### DIRECTIVE
Can you reproduce every one of the records below word for word, leaving out the pictures?

EXERCISE DATA below:

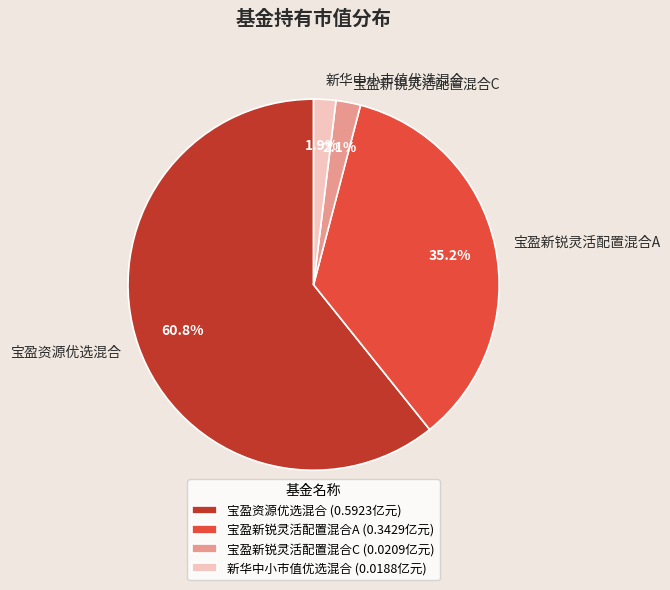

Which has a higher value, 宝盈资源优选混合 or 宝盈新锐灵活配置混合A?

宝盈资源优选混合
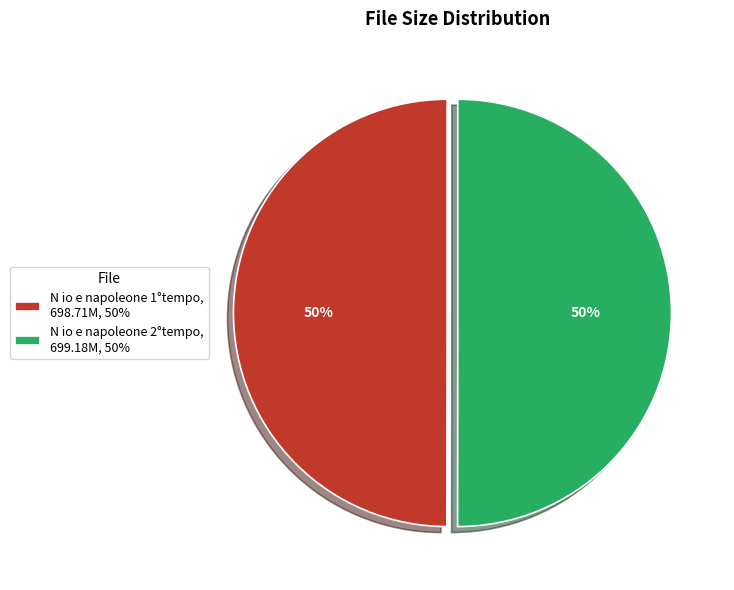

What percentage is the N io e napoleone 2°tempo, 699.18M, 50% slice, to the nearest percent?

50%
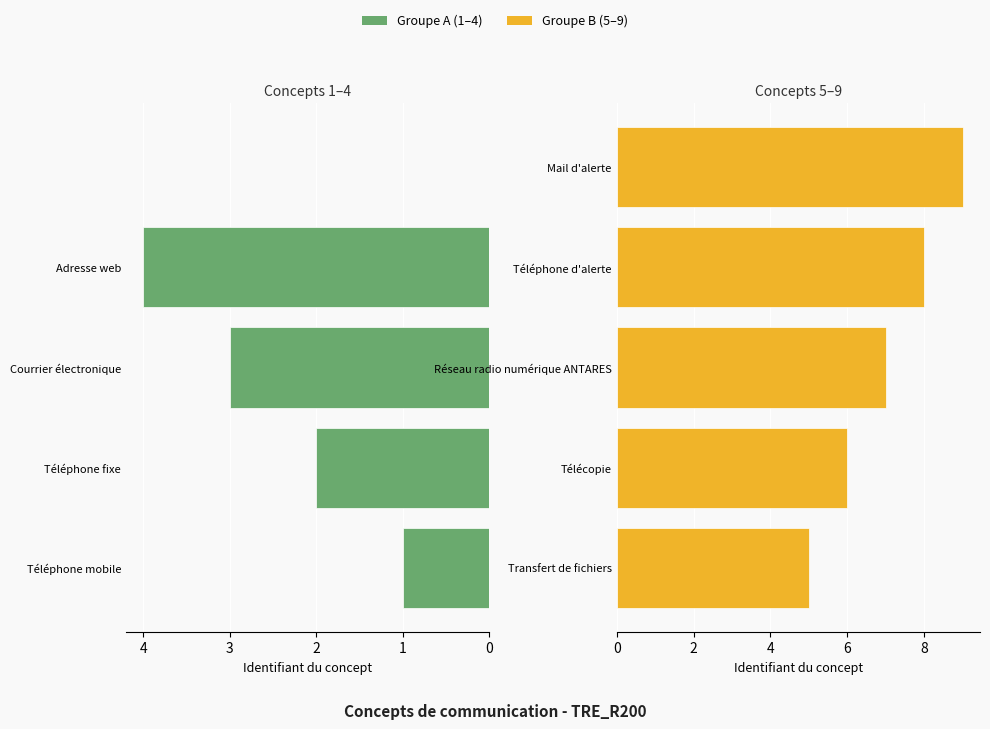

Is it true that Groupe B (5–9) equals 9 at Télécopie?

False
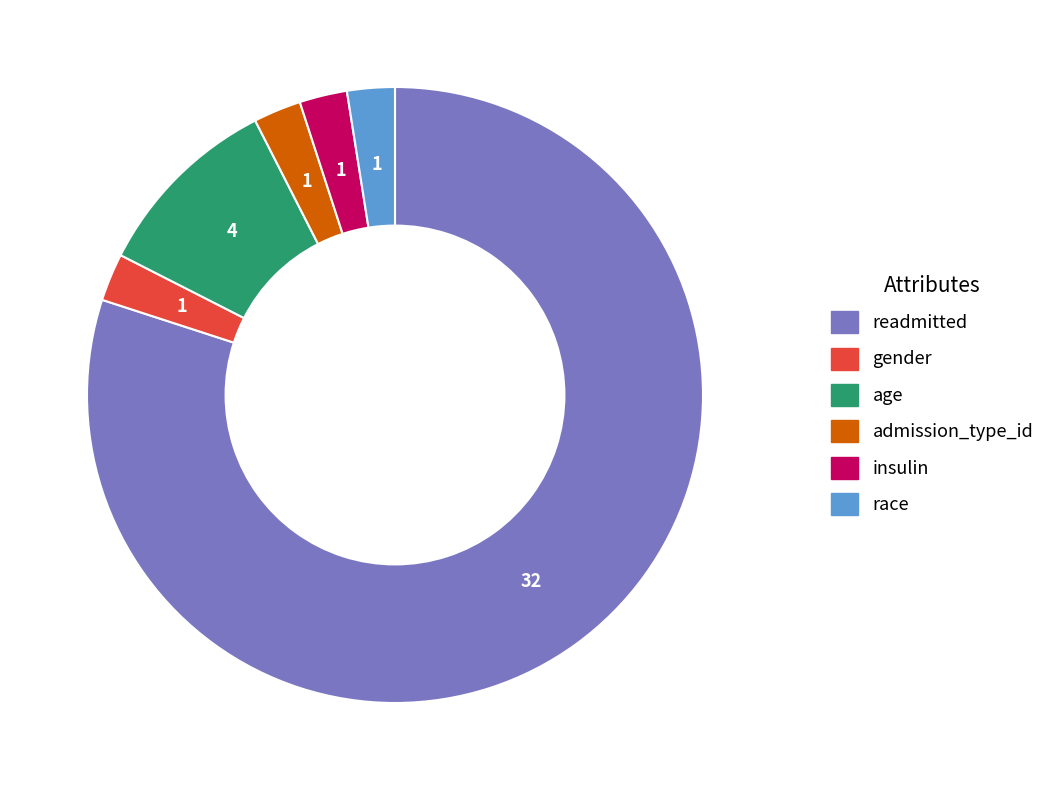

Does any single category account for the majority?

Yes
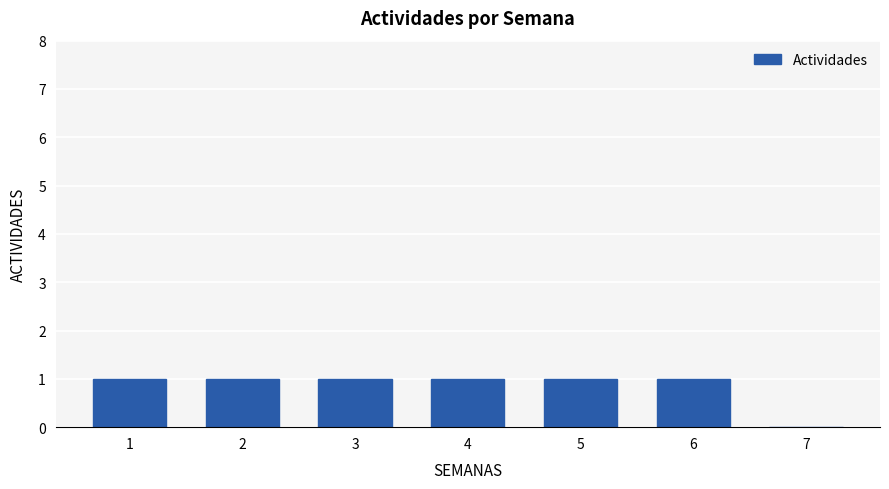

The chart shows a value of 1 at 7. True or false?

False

End of EXERCISE DATA.

### ANSWER BELOW
Which has a higher value, 宝盈资源优选混合 or 宝盈新锐灵活配置混合A?

宝盈资源优选混合

What percentage is the N io e napoleone 2°tempo, 699.18M, 50% slice, to the nearest percent?

50%

Is it true that Groupe B (5–9) equals 9 at Télécopie?

False

Does any single category account for the majority?

Yes

The chart shows a value of 1 at 7. True or false?

False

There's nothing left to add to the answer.